Calculate the power output needed for a 950-kg car to climb a 2.00° slope at a constant 30.0 m/s while encountering wind resistance and friction totaling 600 N. Explicitly show how you follow the steps in the Problem-Solving Strategies for Energy.

Power: Power is a scalar quantity which is defined how fast the energy is being used.

The power is defined as,

\(P = \frac{W}{t}\) !(.1)

Here, W is the work done, and t is the time.

The work done is,

\(W = Fs\) (1.2)

Here, F is the total force, and s is the displacement.

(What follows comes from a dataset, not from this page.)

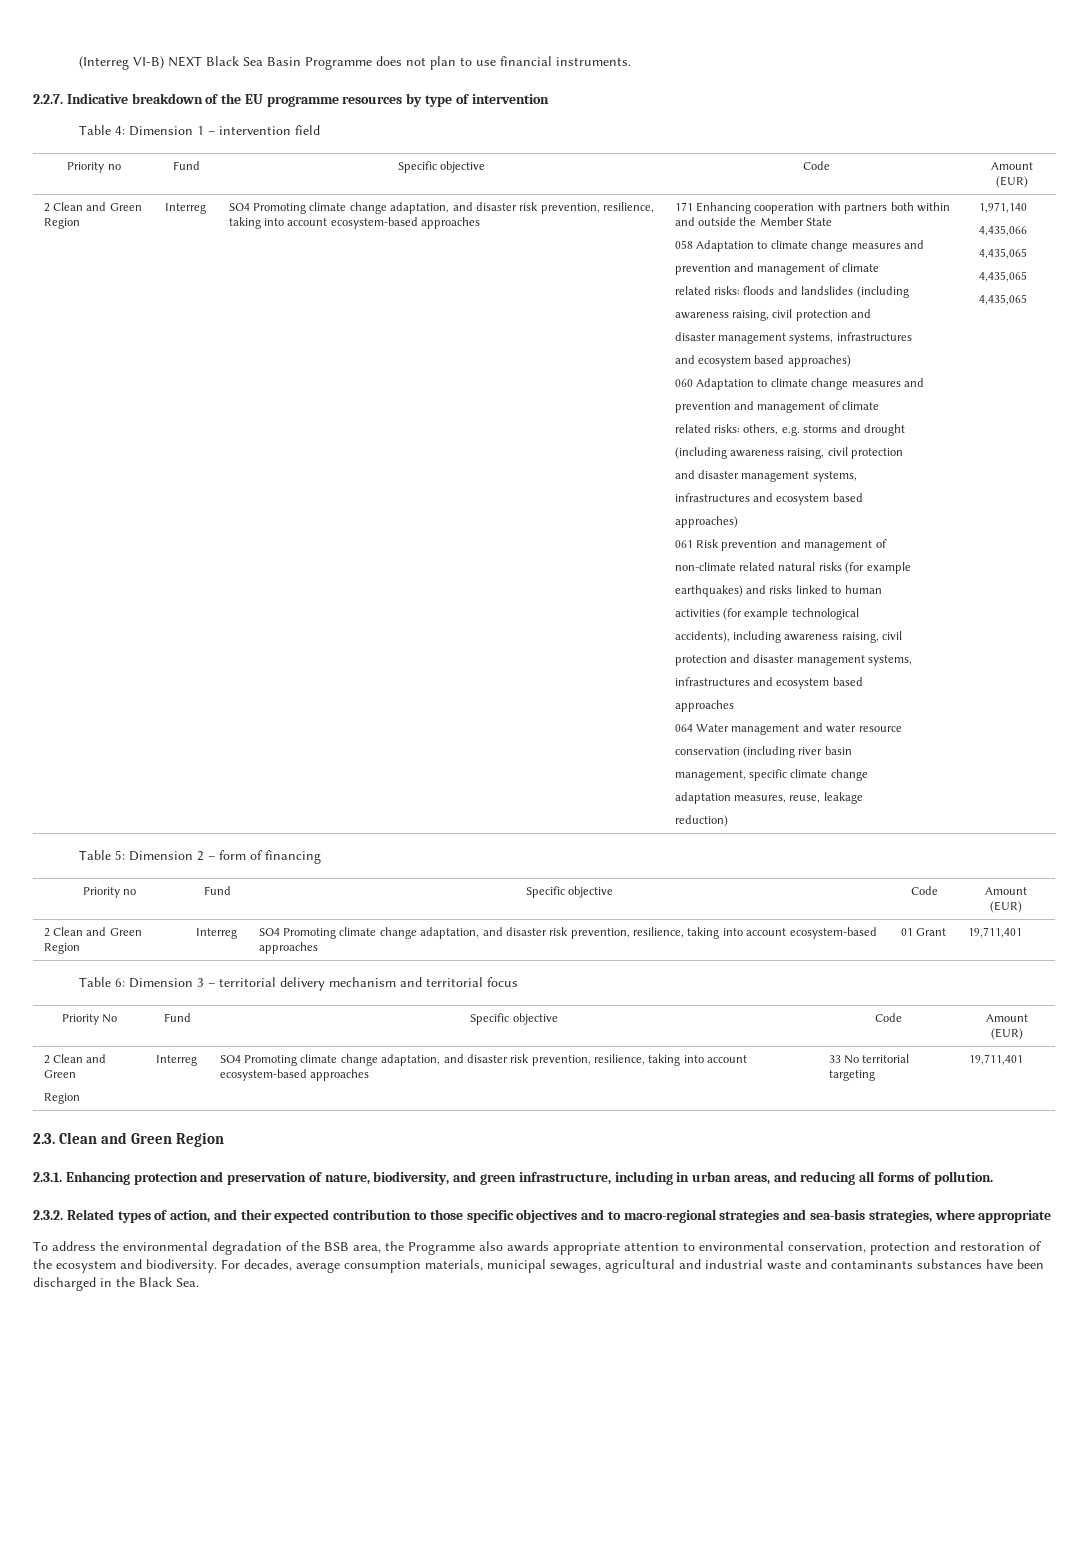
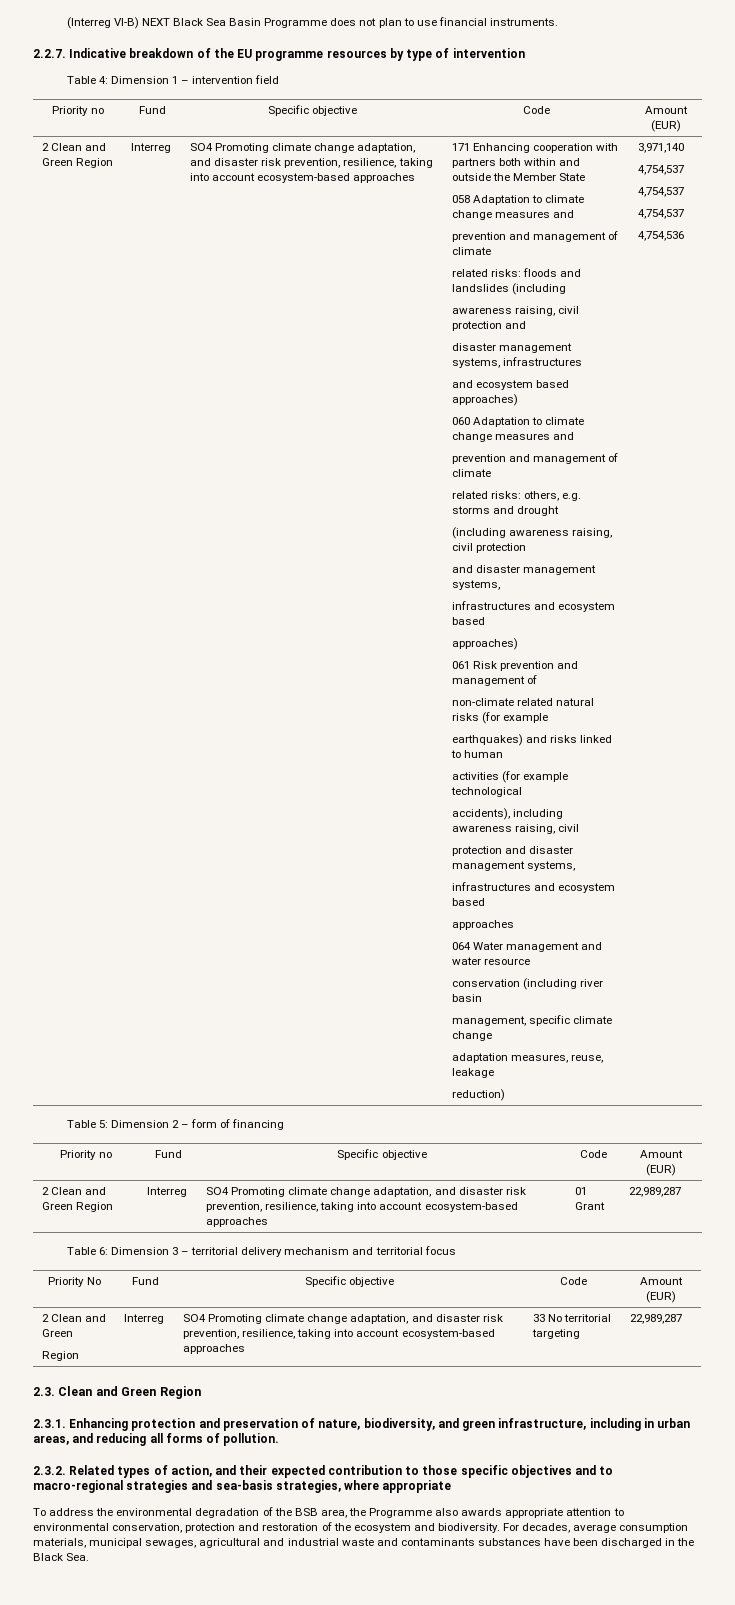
[978,202,1027,213] [978,225,1027,236] [978,248,1027,259] [978,271,1027,282] [978,294,1027,305] 1,971,140 // 4,435,066 // 4,435,065 // 4,435,065 // 4,435,065 -> [638,143,685,153] [638,165,685,175] [638,187,685,197] [638,209,685,219] [638,231,685,241] 3,971,140 // 4,754,537 // 4,754,537 // 4,754,537 // 4,754,536
[967,927,1022,938] 19,711,401 -> [629,1187,682,1197] 22,989,287
[968,1054,1023,1065] 19,711,401 -> [630,1314,683,1324] 22,989,287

From equation (1.1) and (1.2),

\(\begin{aligned}P &= \frac{{Fs}}{t}\\ &= F\frac{s}{t}\\ &= Fv\end{aligned}\) (1.3)

Since, the velocity is,

\(v = \frac{s}{t}\)

Total force on the body:

Here, m is the mass of the car\(\left( {m = 950{\rm{ kg}}} \right)\), g is the acceleration due to gravity\(\left( {g = 9.8{\rm{ m}}/{{\rm{s}}^2}} \right)\),\(\theta \) is the angle of inclination\(\left( {\theta = {{2.00}^ \circ }} \right)\), f is the friction and wind resistance\(\left( {f = 600{\rm{ N}}} \right)\), F is the total force.

The force equation of the body is,

\(F = mg\sin \theta + f\)

Putting all known values,

\(\begin{aligned}F& = \left( {950{\rm{ kg}}} \right) \times \left( {9.8{\rm{ m}}/{{\rm{s}}^2}} \right) \times \sin \left( {{{2.00}^ \circ }} \right) + \left( {600{\rm{ N}}} \right)\\ &= 924.91{\rm{ N}}\end{aligned}\)

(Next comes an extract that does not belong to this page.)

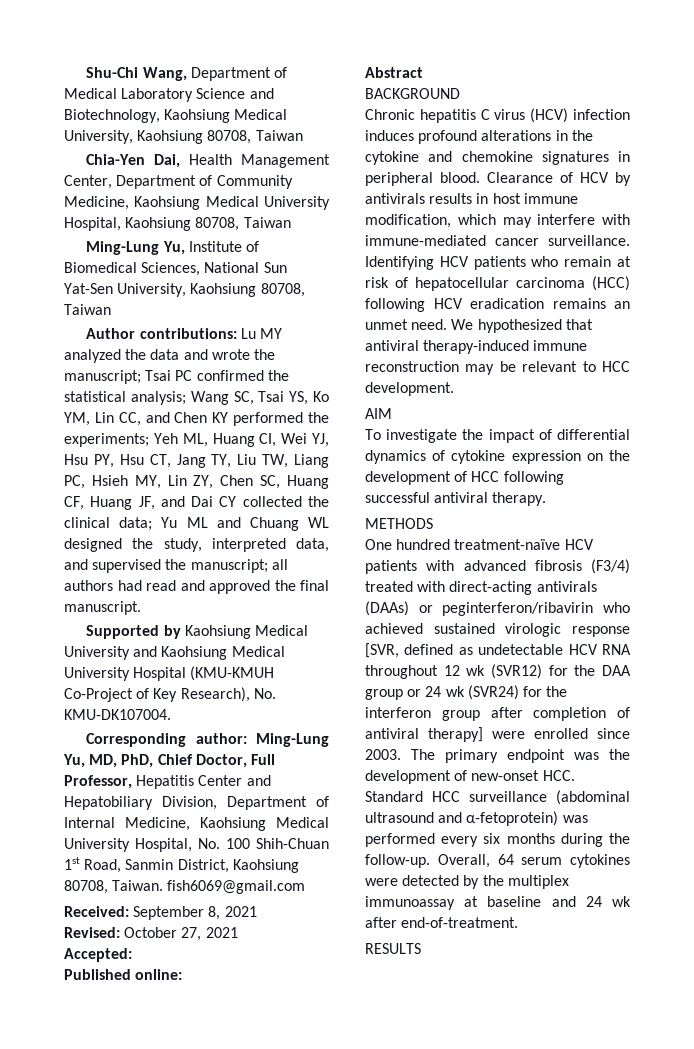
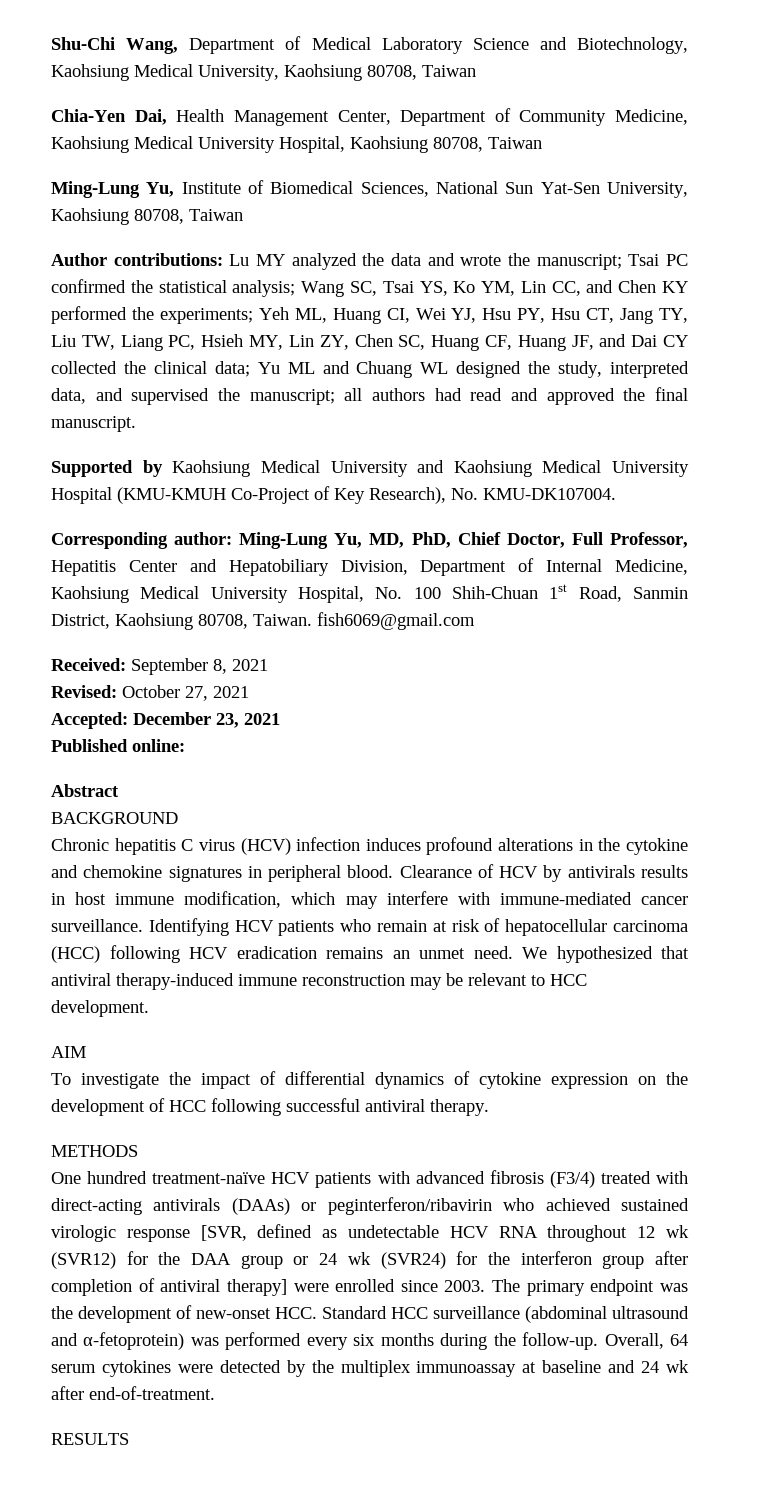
(132, 955) none -> [133,712,280,728] December 23, 2021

If the body is moving with\(v = 30.0{\rm{ m}}/{\rm{s}}\). The power output needed is calculated using equation (1.3).

Putting all known values,

\(\begin{aligned}P& = \left( {924.91{\rm{ N}}} \right) \times \left( {30.0{\rm{ m}}/{\rm{s}}} \right)\\& = 27.7 \times {10^3}{\rm{ N}}\\ &= 27.7{\rm{ kN}}\end{aligned}\)

Therefore, the required power output is \(27.7{\rm{ kW}}\).